● Textgrundlage:
........

Waldeinsamkeit (Scheffel)

Julius Mařáks vielfältige Walddarstellungen bilden die Grundlage von Scheffels Gedicht-Zyklus.

Waldeinsamkeit ist ein 1880 erschienener Gedichtzyklus, der zum Spätwerk des Dichters Joseph Victor von Scheffel zählt. Inhaltlich und stilistisch erinnert der Zyklus an die Literatur des Biedermeiers. Der Untertitel lautet: Dichtung von Joseph Viktor von Scheffel zu zwölf landschaftlichen Stimmungsbildern von Julius Mařak.

Aufbau und Inhalt

Das der Naturlyrik zuzuordnende Werk ist in zwölf Gedichte zum Thema Waldeinsamkeit gegliedert. Das Vor- und Nachwort schaffen eine Rahmenhandlung und reflektieren zugleich die zentralen Themen.

  • Vorwort: Bereits die erste Strophe schlägt biedermeierliche Töne an.


"Und dass trotz Mammon, Kriegsehrgeiz und Spott,
das Beste bleibt: Friede in sich und Gott!"

........

● Datenblock:
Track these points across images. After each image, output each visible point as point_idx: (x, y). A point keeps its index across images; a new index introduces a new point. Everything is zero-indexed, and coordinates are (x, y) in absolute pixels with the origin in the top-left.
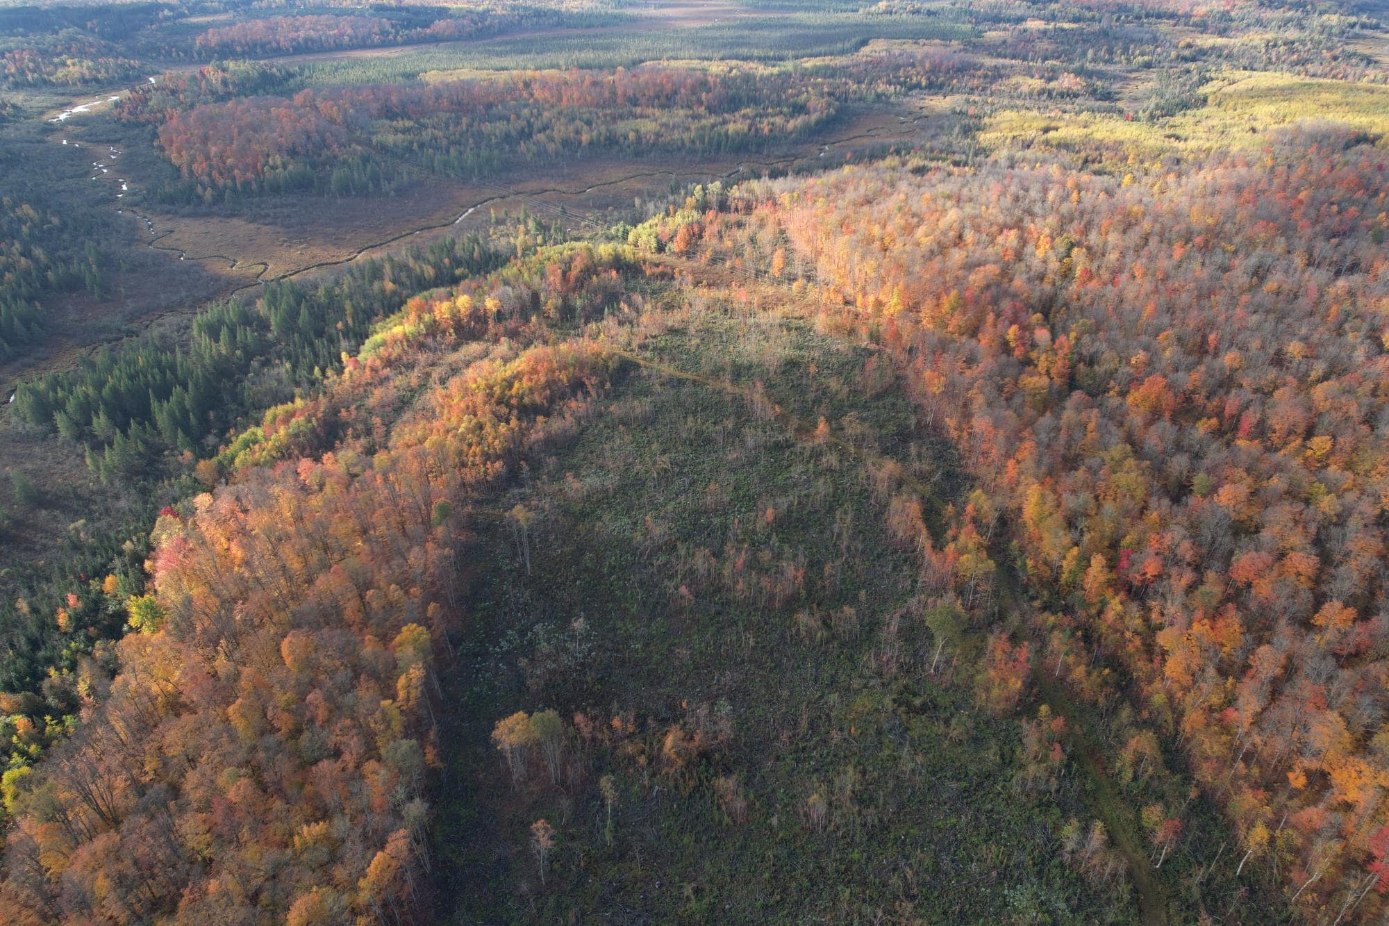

........

● Arbeitsauftrag:
Beantworten Sie anhand der Textgrundlage zu Scheffels „Waldeinsamkeit“ diese Fragen:
1. In welchem Jahr erschien der Gedichtzyklus?
2. In wie viele Gedichte ist das Werk gegliedert?
3. Was schaffen Vor- und Nachwort?

● Lösung:
1. 1880
2. In zwölf Gedichte
3. Eine Rahmenhandlung; zugleich reflektieren sie die zentralen Themen.